Sürprizler damga vurdu
Haftanın kort tarafına gelecek olursak... Özellikle kadınlar tarafında sürpriz sonuçlar turnuvaya damgasını vurdu. Coco Gauff gibi bir şampiyon adayı, geçen senenin finalisti Jasmine Paolini, dünya 3 numarası Jessica Pegula, adı kesinlikle çeyrek finalde olması beklenen Qinwen Zheng, Paula Badosa gibi sıralamada ilk 10’da bulunan ve isimleri şampiyonluk için geçen tenisçiler daha 2. tur maçları sonucunda turnuvaya veda ettiler.

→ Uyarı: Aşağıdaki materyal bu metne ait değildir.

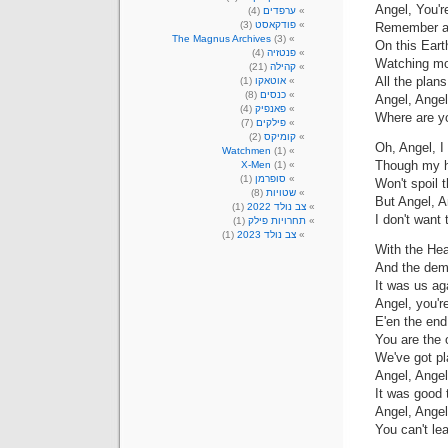
Angel, You'r
ערפדים
(4)
פודקאסט
(3)
Remember all
The Magnus Archives
(3)
On this Eart
פנטזיה
(4)
Watching mor
קהילה
(21)
All the plans
אוטאקו
(1)
כנסים
(8)
Angel, Angel
פאנפיק
(4)
פילקים
(7)
קומיקס
(2)
Oh, Angel, I
Watchmen
(1)
Though my he
X-Men
(1)
סופרמן
(1)
Won't spoil 
שטויות
(8)
But Angel, A
צב נולד 2022
(1)
I don't want
תחרויות פילק
(1)
צב נולד 2023
(1)
With the He
And the dem
It was us ag
Angel, you'r
E'en the end
You are the
We've got pl
Angel, Angel
It was good 
Angel, Angel
You can't le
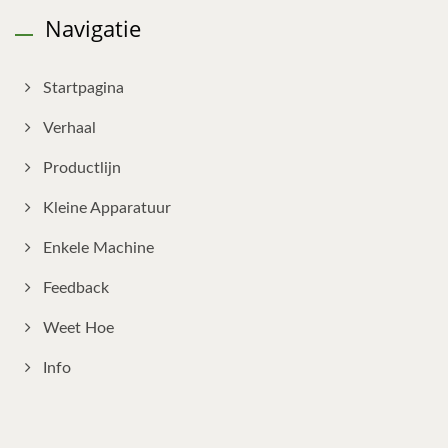
Navigatie
Startpagina
Verhaal
Productlijn
Kleine Apparatuur
Enkele Machine
Feedback
Weet Hoe
Info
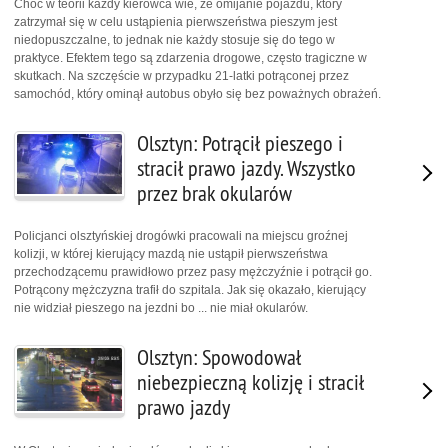
Choć w teorii każdy kierowca wie, że omijanie pojazdu, który
zatrzymał się w celu ustąpienia pierwszeństwa pieszym jest
niedopuszczalne, to jednak nie każdy stosuje się do tego w
praktyce. Efektem tego są zdarzenia drogowe, często tragiczne w
skutkach. Na szczęście w przypadku 21-latki potrąconej przez
samochód, który ominął autobus obyło się bez poważnych obrażeń.
Olsztyn: Potrącił pieszego i
stracił prawo jazdy. Wszystko
przez brak okularów
Policjanci olsztyńskiej drogówki pracowali na miejscu groźnej
kolizji, w której kierujący mazdą nie ustąpił pierwszeństwa
przechodzącemu prawidłowo przez pasy mężczyźnie i potrącił go.
Potrącony mężczyzna trafił do szpitala. Jak się okazało, kierujący
nie widział pieszego na jezdni bo ... nie miał okularów.
Olsztyn: Spowodował
niebezpieczną kolizję i stracił
prawo jazdy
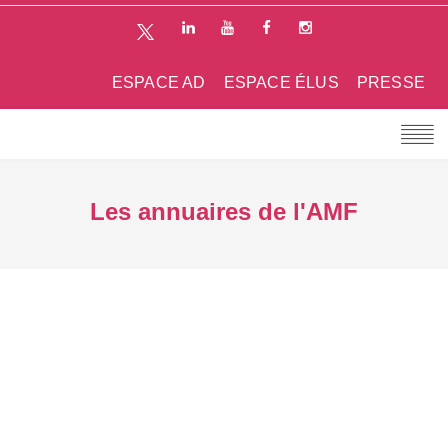
ESPACE AD
ESPACE ÉLUS
PRESSE
Les annuaires de l'AMF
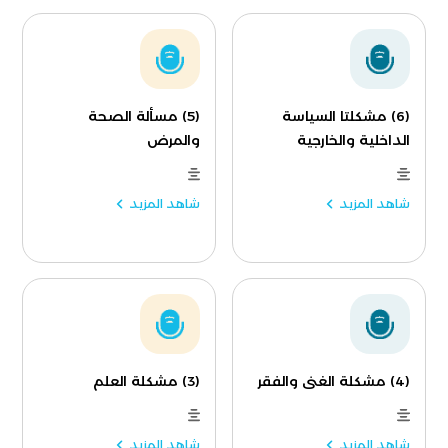
(6) مشكلتا السياسة
(5) مسألة الصحة
الداخلية والخارجية
والمرض
شاهد المزيد
شاهد المزيد
(4) مشكلة الغنى والفقر
(3) مشكلة العلم
شاهد المزيد
شاهد المزيد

İkinci haftaya bir projeksiyon açarsak başarılı bir turnuva çıkaran Emma Raducanu’yu geçerek yolunu iyice açan Sabalenka’nın final yoluna baktığımızda büyük bir problem çıkaracak rakip görünmüyor. Belaruslu oyuncuyu ilk finalist olarak düşünebiliriz, aksi olursa turnuvanın en büyük sürprizlerinden biri olacaktır. Tablonun diğer tarafında ise final için Iga Swiatek, Elena Rybakina, genç yıldız Mirra Andreeva, Emma Navarro ve sessiz sedasız ilerleyen geçen senenin şampiyonu Barbora Krejcikova gibi birçok aday var. Bu oyuncuların birbirleri ile yapacakları karşılaşmalar Sabalenka’nın finaldeki muhtemel rakibini belirleyecektir.
Yaş rakamdan ibaret
Erkeklerde ise yaş sadece bir rakamdan ibaret. 36 yaşındaki Marin Cilic, 4 senedir oynamadığı Wimbledon’da dünya 4 numarası ve İngilizlerin büyük umudu Jack Draper’ı 2. turda rahatlıkla yenerek 3. tura yükseldi. 38 yaşındaki Gael Monfils ise 2. turdan turnuvaya devam ediyor. 38 yaşındaki Novak Djokovic ise ilk 2 turda gençlere ‘Wimbledon Master Class’ verdi, Sırp tenisçi güle oynaya 3. tura yükseldi.
Djokovic’in 25 hedefi
Şampiyonluk potası kadınların aksine daha kısıtlı sayıda tenisçiden oluşuyor. Bu noktada geleceğe bir projeksiyon açacak olursak; Carlos Alcaraz’ın önünde final yolunda yarı finaldeki muhtemel Taylor Fritz karşılaşmasından başka bir engel görünmüyor. Dolayısıyla Alcaraz’ı büyük ihtimalle finale yazabiliriz. Diğer favori Jannik Sinner’in ise yarı finalde muhtemel Novak Djokovic eşleşmesi olacak. Djokovic 25. grand slam şampiyonluğuna ulaşmak için bu seneki Wimbledon’ı çok istiyor çünkü Amerika Açık’tan ziyade Wimbledon onun için daha kolay bir hedef.
Keyifli bir final olacak
Genel anlamda ise ufukta Alcaraz-Sinner veya Alcaraz-Djokovic finali görünüyor, iki ihtimalde de kesinlikle keyifli bir final mücadelesi izleyeceğiz. Erkeklerde bizim adımıza bir mutlu gelişme de junior kategorisinde eleme turlarını geçerek ana tabloya kalan Kerem Yılmaz ve Haydar Cem Gökpınar oldu. İki oyuncumuz da potansiyeli olan tenisçiler, iyi yetişmeleri ve fırsat bulmaları durumunda ileriki yıllarda kendilerini büyük sahnelerde görebiliriz.
İngilizlerin laneti devam ediyor
Dünyanın en büyük ve önemli ülkelerinden olan İngiltere olayın spor tarafında ülke hacmiyle ters orantılı bir performans sergiliyor. Bu çoğu sporda aynı ancak teniste bu zayıflık daha da göze batıyor.
Wimbledon gibi dünyanın en prestijli tenis turnuvasını düzenleyen İngilizler, yıllardır üst düzey tenisçi çıkarmakta büyük zorluk çekiyor. Özellikle Andy Murray’nin emekli olmasından sonra bu noktadaki sıkıntı daha da arttı. 2021 Amerika Açık’ı kazanan Emma Raducanu da İngilizlere bir çare olamadı. Raducanu tüm yeteneğine rağmen özellikle Sabalenka veya Swiatek gibi agresif oynayan oyuncuların bir kademe altında konumlanıyor.
İngilizlerin büyük umudu dünya 4 numarası Jack Draper ise 2. turda Marin Cilic’e yenilerek veda etti. Bu sene Wimbledon’da kadınlarda Sonya Kartal ve erkeklerde Cameron Norrie dışında 2. haftaya kalan İngiliz tenisçi kalmadı. Gelenekleri ile övünen İngiltere uzun zamandır Wimbledon’da negatif sonuçları da bir gelenek haline çevirmiş durumdalar, tenisin açık döneminde bunun tek istisnası Andy Murray ile geçen yıllar oldu.